The special thing about F# is that we manage to get most of the benefits of dynamic language, like rapid development, data-richness and succinctness, while also still retaining the benefits of strongly-typed languages such as robustness, performance and visual tooling. Further, F# programming is renowned for having low bug rates. And all in the context of a highly interoperable platform.
- RM:
- One of the key things about F#, of course, is that it spans the spectrum from interactive, explorative scripting to component and large-scale software development. Was this always a key part of the development of F#, or has it simply morphed into a language with these added to it?
- DS:
- When I look back, I only think that F# really found its first cohesion as an overall concept in around 2006-2007. At this time, we started to describe how “it’s the combination that counts” – the combination of succinctness, efficiency, libraries, strong-typing and so on. We didn’t have all of these in place from day one, but when they came together, we knew we had a real contribution to make to programming languages.
- RM:
- Functional programming is gaining in popularity and not just among the research community, but there are still people who see functional programming as being driven by ideas that, while excellent, can be very mathematical and divorced from day-to-day programming. Is that a fair characterisation?
- DS:
- There are certainly people who think like that, and I think there always will be.
Equally, functional programming is now so much a part of C# and Javascript (e.g. JQuery) that there are many people doing at least some functional programming all day long, and often barely even realizing it.
That said, there are plenty of ideas floating around amongst both object-oriented and functional programming researchers which are way too “out-there” for immediate adoption by the industry. I don’t mind if people take their time to adopt and learn these things – and I do think that functional programming needs to be used only when appropriate, and requires good training, knowledge and experience.
- RM:
- The culture of the programming language community tends to be ‘prove that your type system is sound and complete’. Do you think in practice functional programs make people more productive? For example, are you more productive writing a functional program or an object-oriented program to do the same thing?
- DS:
- In F#, it is the synthesis of functional programming and OO programming that makes people more productive. Here, functional programming means type inference, mutable-state-minimization, closures and simple-orthogonal language features where possible. I am convinced these make people more productive. We’re seeing many examples of that in practice.

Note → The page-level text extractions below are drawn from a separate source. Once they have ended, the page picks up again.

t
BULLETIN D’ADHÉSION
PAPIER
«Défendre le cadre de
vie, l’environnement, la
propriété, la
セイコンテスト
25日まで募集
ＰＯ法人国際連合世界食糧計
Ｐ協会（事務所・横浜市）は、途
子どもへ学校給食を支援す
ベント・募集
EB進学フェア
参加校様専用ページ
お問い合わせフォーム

For most tasks, I am less productive in a language that supports functional programming alone, just as I am less productive in a language that only supports OO programming.
- RM:
- I remember Simon Peyton Jones once telling me that at Microsoft in Redmond, systematic attempts are made to watch programmers who have been given a new API talk through what they are trying to do, with the people who designed the API sitting behind a glass screen watching them. The idea is that the API is changed if necessary. Have you used this particular method with F# and/or is programming language research weak on that score regardless of who designed the language?
- DS:
- We’ve used this technique as part of the F# product team, and it’s simple and great.
I don’t think it is at all normal to use this technique in any programming language research. Some researchers do try to do some empirical studies of language features, but very few do in-situ informal usability studies. Traditionally, programming language researchers have largely ignored or avoided these “human” aspects of their work – mostly because it is extremely difficult to do convincing controlled experiments in this space. All users come with background and “baggage” which makes them see a new language or API in a particular way.
- RM:
- What advice do you have for up-and-coming programmers?
- DS:
- My advice would be to learn F#, Python, Prolog, Haskell, C# and Erlang!